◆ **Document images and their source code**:
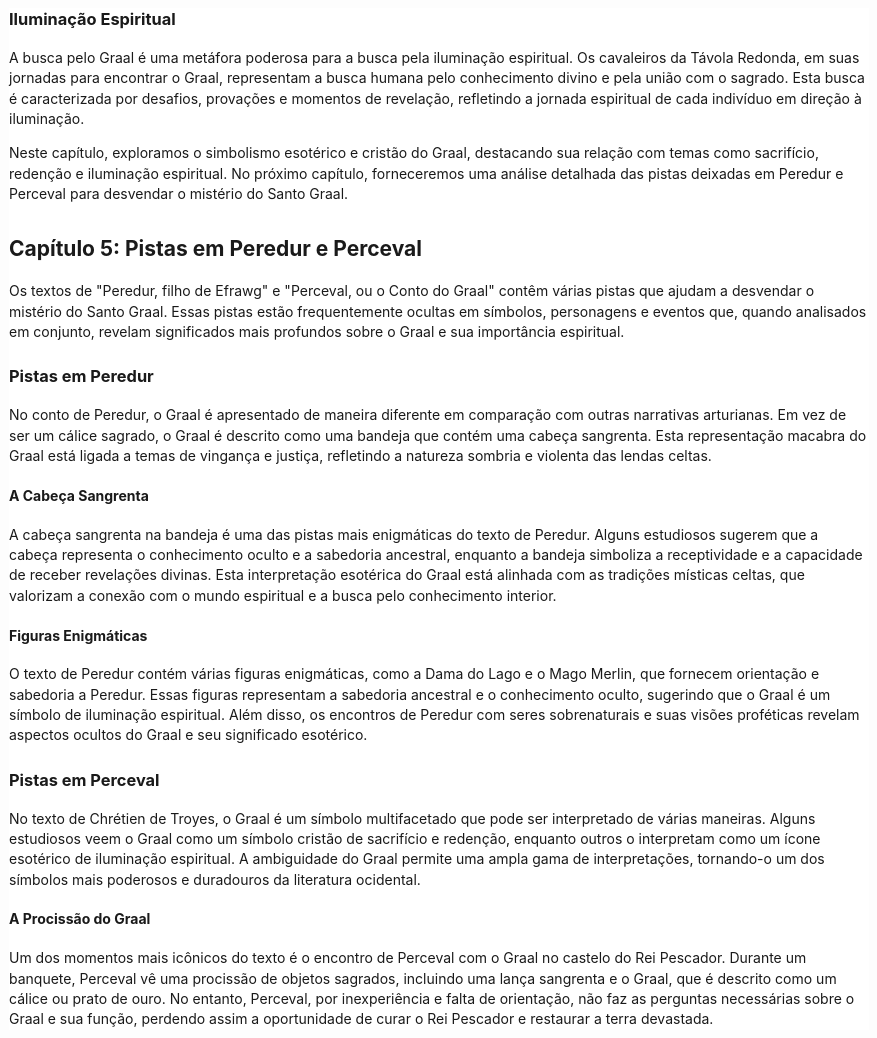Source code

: ### Iluminação Espiritual
A busca pelo Graal é uma metáfora poderosa para a busca pela iluminação espiritual. Os cavaleiros da Távola Redonda, em suas jornadas para encontrar o Graal, representam a busca humana pelo conhecimento divino e pela união com o sagrado. Esta busca é caracterizada por desafios, provações e momentos de revelação, refletindo a jornada espiritual de cada indivíduo em direção à iluminação.

Neste capítulo, exploramos o simbolismo esotérico e cristão do Graal, destacando sua relação com temas como sacrifício, redenção e iluminação espiritual. No próximo capítulo, forneceremos uma análise detalhada das pistas deixadas em Peredur e Perceval para desvendar o mistério do Santo Graal.



## Capítulo 5: Pistas em Peredur e Perceval

Os textos de "Peredur, filho de Efrawg" e "Perceval, ou o Conto do Graal" contêm várias pistas que ajudam a desvendar o mistério do Santo Graal. Essas pistas estão frequentemente ocultas em símbolos, personagens e eventos que, quando analisados em conjunto, revelam significados mais profundos sobre o Graal e sua importância espiritual.

### Pistas em Peredur

No conto de Peredur, o Graal é apresentado de maneira diferente em comparação com outras narrativas arturianas. Em vez de ser um cálice sagrado, o Graal é descrito como uma bandeja que contém uma cabeça sangrenta. Esta representação macabra do Graal está ligada a temas de vingança e justiça, refletindo a natureza sombria e violenta das lendas celtas.

#### A Cabeça Sangrenta

A cabeça sangrenta na bandeja é uma das pistas mais enigmáticas do texto de Peredur. Alguns estudiosos sugerem que a cabeça representa o conhecimento oculto e a sabedoria ancestral, enquanto a bandeja simboliza a receptividade e a capacidade de receber revelações divinas. Esta interpretação esotérica do Graal está alinhada com as tradições místicas celtas, que valorizam a conexão com o mundo espiritual e a busca pelo conhecimento interior.

#### Figuras Enigmáticas

O texto de Peredur contém várias figuras enigmáticas, como a Dama do Lago e o Mago Merlin, que fornecem orientação e sabedoria a Peredur. Essas figuras representam a sabedoria ancestral e o conhecimento oculto, sugerindo que o Graal é um símbolo de iluminação espiritual. Além disso, os encontros de Peredur com seres sobrenaturais e suas visões proféticas revelam aspectos ocultos do Graal e seu significado esotérico.

### Pistas em Perceval

No texto de Chrétien de Troyes, o Graal é um símbolo multifacetado que pode ser interpretado de várias maneiras. Alguns estudiosos veem o Graal como um símbolo cristão de sacrifício e redenção, enquanto outros o interpretam como um ícone esotérico de iluminação espiritual. A ambiguidade do Graal permite uma ampla gama de interpretações, tornando-o um dos símbolos mais poderosos e duradouros da literatura ocidental.

#### A Procissão do Graal

Um dos momentos mais icônicos do texto é o encontro de Perceval com o Graal no castelo do Rei Pescador. Durante um banquete, Perceval vê uma procissão de objetos sagrados, incluindo uma lança sangrenta e o Graal, que é descrito como um cálice ou prato de ouro. No entanto, Perceval, por inexperiência e falta de orientação, não faz as perguntas necessárias sobre o Graal e sua função, perdendo assim a oportunidade de curar o Rei Pescador e restaurar a terra devastada.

◆ **EXERCISE PROMPT**: Reproduce every line of source text in the material without any changes, and omit the pictures from your output.

◆ **EXPECTED ANSWER**:
Source code

: ### Iluminação Espiritual
A busca pelo Graal é uma metáfora poderosa para a busca pela iluminação espiritual. Os cavaleiros da Távola Redonda, em suas jornadas para encontrar o Graal, representam a busca humana pelo conhecimento divino e pela união com o sagrado. Esta busca é caracterizada por desafios, provações e momentos de revelação, refletindo a jornada espiritual de cada indivíduo em direção à iluminação.

Neste capítulo, exploramos o simbolismo esotérico e cristão do Graal, destacando sua relação com temas como sacrifício, redenção e iluminação espiritual. No próximo capítulo, forneceremos uma análise detalhada das pistas deixadas em Peredur e Perceval para desvendar o mistério do Santo Graal.



## Capítulo 5: Pistas em Peredur e Perceval

Os textos de "Peredur, filho de Efrawg" e "Perceval, ou o Conto do Graal" contêm várias pistas que ajudam a desvendar o mistério do Santo Graal. Essas pistas estão frequentemente ocultas em símbolos, personagens e eventos que, quando analisados em conjunto, revelam significados mais profundos sobre o Graal e sua importância espiritual.

### Pistas em Peredur

No conto de Peredur, o Graal é apresentado de maneira diferente em comparação com outras narrativas arturianas. Em vez de ser um cálice sagrado, o Graal é descrito como uma bandeja que contém uma cabeça sangrenta. Esta representação macabra do Graal está ligada a temas de vingança e justiça, refletindo a natureza sombria e violenta das lendas celtas.

#### A Cabeça Sangrenta

A cabeça sangrenta na bandeja é uma das pistas mais enigmáticas do texto de Peredur. Alguns estudiosos sugerem que a cabeça representa o conhecimento oculto e a sabedoria ancestral, enquanto a bandeja simboliza a receptividade e a capacidade de receber revelações divinas. Esta interpretação esotérica do Graal está alinhada com as tradições místicas celtas, que valorizam a conexão com o mundo espiritual e a busca pelo conhecimento interior.

#### Figuras Enigmáticas

O texto de Peredur contém várias figuras enigmáticas, como a Dama do Lago e o Mago Merlin, que fornecem orientação e sabedoria a Peredur. Essas figuras representam a sabedoria ancestral e o conhecimento oculto, sugerindo que o Graal é um símbolo de iluminação espiritual. Além disso, os encontros de Peredur com seres sobrenaturais e suas visões proféticas revelam aspectos ocultos do Graal e seu significado esotérico.

### Pistas em Perceval

No texto de Chrétien de Troyes, o Graal é um símbolo multifacetado que pode ser interpretado de várias maneiras. Alguns estudiosos veem o Graal como um símbolo cristão de sacrifício e redenção, enquanto outros o interpretam como um ícone esotérico de iluminação espiritual. A ambiguidade do Graal permite uma ampla gama de interpretações, tornando-o um dos símbolos mais poderosos e duradouros da literatura ocidental.

#### A Procissão do Graal

Um dos momentos mais icônicos do texto é o encontro de Perceval com o Graal no castelo do Rei Pescador. Durante um banquete, Perceval vê uma procissão de objetos sagrados, incluindo uma lança sangrenta e o Graal, que é descrito como um cálice ou prato de ouro. No entanto, Perceval, por inexperiência e falta de orientação, não faz as perguntas necessárias sobre o Graal e sua função, perdendo assim a oportunidade de curar o Rei Pescador e restaurar a terra devastada.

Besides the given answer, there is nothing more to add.